I have received over fifty grants on Donors Choose and literally tens of thousands of dollars in materials from various grant programs. I do think it is unfortunate that classroom materials are now available to the teacher who is the most willing to put in extra time, scrounge around, and successfully beg private individuals for cash. I believe public education should be publicly funded. That said, I do have some suggestions for those who want to join me in getting what their classroom needs. These are especially keyed to Donors Choose. It's big, you can write easy grants for almost anything, and it's well-known.
- Think about what gets funded. In my experience, math and science projects fund faster than any others, followed by reading and writing projects. I've gotten furniture, some of it quite expensive, but these are the projects I have had to request twice. Typically, art materials also get funded; play and physical education takes a little longer. You should ask for whatever you want, but when you have few points and are just starting out, I recommend math and science.
- Keep it simple. I think it's generally better to request a unit of study than a general topic. For instance, a project full of materials to practice one-to-one correspondence is better than a bunch of math toys to teach a year of study. Also, no matter how carefully you select, it's likely that you will occasionally receive a manipulative that sounds great but doesn't work in your classroom. If it's one of many teaching that topic it seems less disappointing, I think. Also, this helps keep costs down and makes for a coherent, simple essay.
- Work those one-point projects, but don't forget the big ones. Less expensive projects are more likely to be funded (and funded quickly) than more expensive ones. They also cost fewer points, which is important until you have had lots of projects funded (and have lots of points). But some big projects fill. I had a two thousand dollar project funded by over forty small donors and one nearly as large purchased by a single individual. Also, it does happen that there are sudden mass project buyouts. A couple of years ago, one of the Giannini descendants funded every project in California. Once last year, an anonymous donor funded every SFUSD project. It happens. If you have one big-ticket project that you resubmit every time it expires, you are likely to get lucky someday.
- If You Need It All, It's One Project. Donors Choose recommends splitting big projects into a series of smaller ones. Of course, if a project requires all its components to work (and you cannot fund part of it by other means), then you're in trouble if only some of the smaller ones get funded. So if you, say, need the projector or you can't use the doc cam, then you need to have one big project.

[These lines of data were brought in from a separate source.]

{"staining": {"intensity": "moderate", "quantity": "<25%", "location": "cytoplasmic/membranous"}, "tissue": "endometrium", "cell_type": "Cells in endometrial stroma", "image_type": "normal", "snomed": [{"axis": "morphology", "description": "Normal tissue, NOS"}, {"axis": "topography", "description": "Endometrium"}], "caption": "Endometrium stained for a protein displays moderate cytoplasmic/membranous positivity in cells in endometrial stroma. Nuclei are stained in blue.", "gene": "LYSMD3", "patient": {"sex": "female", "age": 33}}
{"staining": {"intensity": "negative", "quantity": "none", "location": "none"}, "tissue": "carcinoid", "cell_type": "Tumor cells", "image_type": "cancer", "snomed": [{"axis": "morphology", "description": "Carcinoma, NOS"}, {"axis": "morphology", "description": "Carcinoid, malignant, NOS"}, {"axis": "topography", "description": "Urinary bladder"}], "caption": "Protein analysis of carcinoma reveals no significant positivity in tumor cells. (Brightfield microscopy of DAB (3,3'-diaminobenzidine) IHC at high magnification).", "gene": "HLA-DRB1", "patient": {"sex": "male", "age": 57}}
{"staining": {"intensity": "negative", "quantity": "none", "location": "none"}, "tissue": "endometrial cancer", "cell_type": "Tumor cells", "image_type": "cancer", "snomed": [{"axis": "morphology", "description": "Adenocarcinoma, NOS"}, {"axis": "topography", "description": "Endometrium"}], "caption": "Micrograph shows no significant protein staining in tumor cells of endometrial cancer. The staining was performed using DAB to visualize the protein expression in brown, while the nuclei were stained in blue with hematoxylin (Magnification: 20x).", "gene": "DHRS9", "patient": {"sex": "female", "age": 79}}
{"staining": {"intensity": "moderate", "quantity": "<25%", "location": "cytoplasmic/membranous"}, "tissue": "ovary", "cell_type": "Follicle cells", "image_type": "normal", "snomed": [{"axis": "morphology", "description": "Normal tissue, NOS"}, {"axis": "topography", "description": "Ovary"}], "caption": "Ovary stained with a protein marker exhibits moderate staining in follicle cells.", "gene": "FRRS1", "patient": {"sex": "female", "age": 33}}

- Don't Hide High-Needs. Teaching at a high-needs school is hard work. Parents are less able to support the school financially; children have fewer opportunities for enrichment outside of school. Poverty has serious impacts on learning. Many high-needs schools also have many English Language Learners. Don't hide these facts (if applicable) in your essay. There's no need to be depressing or demeaning to families, but there is also no reason not to observe that your students get less and need more. Many people want to help - let them know why you need their help!
- Be Seasonal. Get your projects up for Back to School and keep them up through the winter holidays. I make sure to request my annual project for summer learning kits for my students before October of the year before. There are certain times of year when you are more likely to get a project funded. Make sure you have your projects up and ready for funders.
- Always have projects up. You can have up to eight active projects on Donors Choose. There is no reason not to have a request up for funding unless you do not have anything you need. I do not know any teacher who does not need anything.
- Just Ask. I post projects to my facebook and email out links on occasion. I request reposting. Although most of my projects are funded by strangers, I've also had friends donate, or request that their corporate giving office look into helping my classroom out. You have a hard job. Email is easy to delete. Send out a link.
- Constant Vigilance. I check in regularly to discover announced funding opportunities. I also look for unannounced ones. If my project gets a match offer, I try to discover why so that I can potentially get that offer again. (This can literally be as simple as having one specific word in your essay.) I take a look to see who funded my projects, and if it is a foundation, I try to discover if they have certain kinds of projects they like and if I have anything else I need in that area (for instance, I know of a couple of foundations that generally fund sensory integration grants). Going all Mad-Eye Moody about grant opportunities can yield big rewards. For instance, I noticed a potential funding pattern last week and mentioned it on my facebook page. Several staff members at my school put up projects in response. Yesterday about half of those projects got funded. And when the Waiting for Superplutocrats people teamed up with Borders to hand out $15 gift cards, I had projects up to be funded in $15 increments.
- Get those photo releases signed at the beginning of the year. I make sure to pass these out at Back to School Night with a detailed explanation. I usually get a bunch back before Back to School Night ends. I follow up with any parents who don't attend BtSN or don't return the form; I have never had a parent decline to sign once I explain the purpose.
- Just get the thank yous done. I know how hard this can be with everything else you have to do. But the thank you notes don't have to be elaborate. Take the pictures on your mobile phone. Simple.
If anyone has other hot tips for getting funding, I'd love to hear them.